==== RECORDS ====
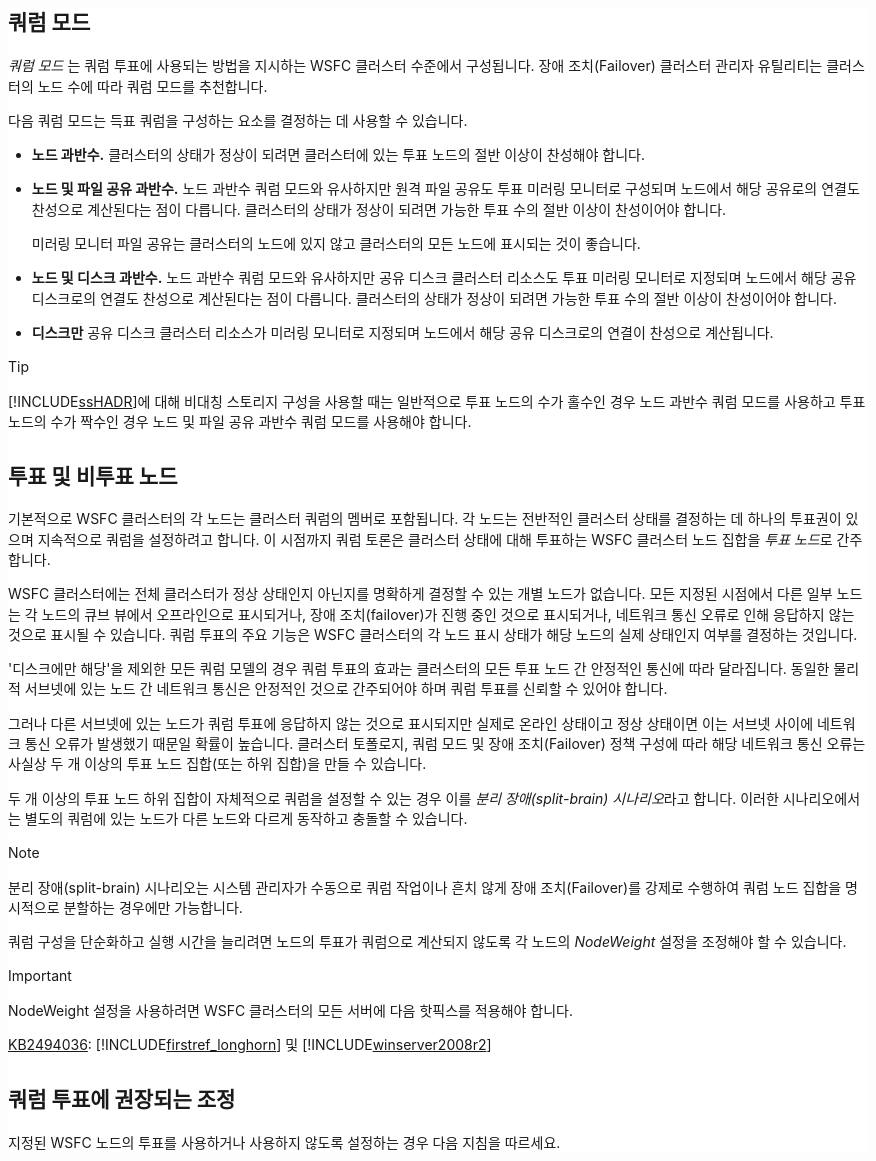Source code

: ##  <a name="quorum-modes"></a><a name="QuorumModes"></a> 쿼럼 모드  
 *쿼럼 모드* 는 쿼럼 투표에 사용되는 방법을 지시하는 WSFC 클러스터 수준에서 구성됩니다.  장애 조치(Failover) 클러스터 관리자 유틸리티는 클러스터의 노드 수에 따라 쿼럼 모드를 추천합니다.  
  
 다음 쿼럼 모드는 득표 쿼럼을 구성하는 요소를 결정하는 데 사용할 수 있습니다.  
  
-   **노드 과반수.** 클러스터의 상태가 정상이 되려면 클러스터에 있는 투표 노드의 절반 이상이 찬성해야 합니다.  
  
-   **노드 및 파일 공유 과반수.** 노드 과반수 쿼럼 모드와 유사하지만 원격 파일 공유도 투표 미러링 모니터로 구성되며 노드에서 해당 공유로의 연결도 찬성으로 계산된다는 점이 다릅니다.  클러스터의 상태가 정상이 되려면 가능한 투표 수의 절반 이상이 찬성이어야 합니다.  
  
     미러링 모니터 파일 공유는 클러스터의 노드에 있지 않고 클러스터의 모든 노드에 표시되는 것이 좋습니다.  
  
-   **노드 및 디스크 과반수.** 노드 과반수 쿼럼 모드와 유사하지만 공유 디스크 클러스터 리소스도 투표 미러링 모니터로 지정되며 노드에서 해당 공유 디스크로의 연결도 찬성으로 계산된다는 점이 다릅니다.  클러스터의 상태가 정상이 되려면 가능한 투표 수의 절반 이상이 찬성이어야 합니다.  
  
-   **디스크만** 공유 디스크 클러스터 리소스가 미러링 모니터로 지정되며 노드에서 해당 공유 디스크로의 연결이 찬성으로 계산됩니다.  
  
> [!TIP]  
>  [!INCLUDE[ssHADR](../../../includes/sshadr-md.md)]에 대해 비대칭 스토리지 구성을 사용할 때는 일반적으로 투표 노드의 수가 홀수인 경우 노드 과반수 쿼럼 모드를 사용하고 투표 노드의 수가 짝수인 경우 노드 및 파일 공유 과반수 쿼럼 모드를 사용해야 합니다.  
  
##  <a name="voting-and-non-voting-nodes"></a><a name="VotingandNonVotingNodes"></a> 투표 및 비투표 노드  
 기본적으로 WSFC 클러스터의 각 노드는 클러스터 쿼럼의 멤버로 포함됩니다. 각 노드는 전반적인 클러스터 상태를 결정하는 데 하나의 투표권이 있으며 지속적으로 쿼럼을 설정하려고 합니다.  이 시점까지 쿼럼 토론은 클러스터 상태에 대해 투표하는 WSFC 클러스터 노드 집합을 *투표 노드*로 간주합니다.  
  
 WSFC 클러스터에는 전체 클러스터가 정상 상태인지 아닌지를 명확하게 결정할 수 있는 개별 노드가 없습니다.  모든 지정된 시점에서 다른 일부 노드는 각 노드의 큐브 뷰에서 오프라인으로 표시되거나, 장애 조치(failover)가 진행 중인 것으로 표시되거나, 네트워크 통신 오류로 인해 응답하지 않는 것으로 표시될 수 있습니다.  쿼럼 투표의 주요 기능은 WSFC 클러스터의 각 노드 표시 상태가 해당 노드의 실제 상태인지 여부를 결정하는 것입니다.  
  
 '디스크에만 해당'을 제외한 모든 쿼럼 모델의 경우 쿼럼 투표의 효과는 클러스터의 모든 투표 노드 간 안정적인 통신에 따라 달라집니다. 동일한 물리적 서브넷에 있는 노드 간 네트워크 통신은 안정적인 것으로 간주되어야 하며 쿼럼 투표를 신뢰할 수 있어야 합니다.  
  
 그러나 다른 서브넷에 있는 노드가 쿼럼 투표에 응답하지 않는 것으로 표시되지만 실제로 온라인 상태이고 정상 상태이면 이는 서브넷 사이에 네트워크 통신 오류가 발생했기 때문일 확률이 높습니다.  클러스터 토폴로지, 쿼럼 모드 및 장애 조치(Failover) 정책 구성에 따라 해당 네트워크 통신 오류는 사실상 두 개 이상의 투표 노드 집합(또는 하위 집합)을 만들 수 있습니다.  
  
 두 개 이상의 투표 노드 하위 집합이 자체적으로 쿼럼을 설정할 수 있는 경우 이를 *분리 장애(split-brain) 시나리오*라고 합니다.  이러한 시나리오에서는 별도의 쿼럼에 있는 노드가 다른 노드와 다르게 동작하고 충돌할 수 있습니다.  
  
> [!NOTE]  
>  분리 장애(split-brain) 시나리오는 시스템 관리자가 수동으로 쿼럼 작업이나 흔치 않게 장애 조치(Failover)를 강제로 수행하여 쿼럼 노드 집합을 명시적으로 분할하는 경우에만 가능합니다.  
  
 쿼럼 구성을 단순화하고 실행 시간을 늘리려면 노드의 투표가 쿼럼으로 계산되지 않도록 각 노드의 *NodeWeight* 설정을 조정해야 할 수 있습니다.  
  
> [!IMPORTANT]  
>  NodeWeight 설정을 사용하려면 WSFC 클러스터의 모든 서버에 다음 핫픽스를 적용해야 합니다.  
>   
>  [KB2494036](https://support.microsoft.com/kb/2494036): [!INCLUDE[firstref_longhorn](../../../includes/firstref-longhorn-md.md)] 및 [!INCLUDE[winserver2008r2](../../../includes/winserver2008r2-md.md)]  
  
##  <a name="recommended-adjustments-to-quorum-voting"></a><a name="RecommendedAdjustmentstoQuorumVoting"></a> 쿼럼 투표에 권장되는 조정  
 지정된 WSFC 노드의 투표를 사용하거나 사용하지 않도록 설정하는 경우 다음 지침을 따르세요.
====
— PROBLEM TO SOLVE —
Reproduce the data word for word, starting at its beginning and ending with the line that contains "다음 쿼럼 모드는 득표", both ends included. Omit the pictures.

— EXERCISE OUTPUT —
Source code

: ##  <a name="quorum-modes"></a><a name="QuorumModes"></a> 쿼럼 모드  
 *쿼럼 모드* 는 쿼럼 투표에 사용되는 방법을 지시하는 WSFC 클러스터 수준에서 구성됩니다.  장애 조치(Failover) 클러스터 관리자 유틸리티는 클러스터의 노드 수에 따라 쿼럼 모드를 추천합니다.  
  
 다음 쿼럼 모드는 득표 쿼럼을 구성하는 요소를 결정하는 데 사용할 수 있습니다.  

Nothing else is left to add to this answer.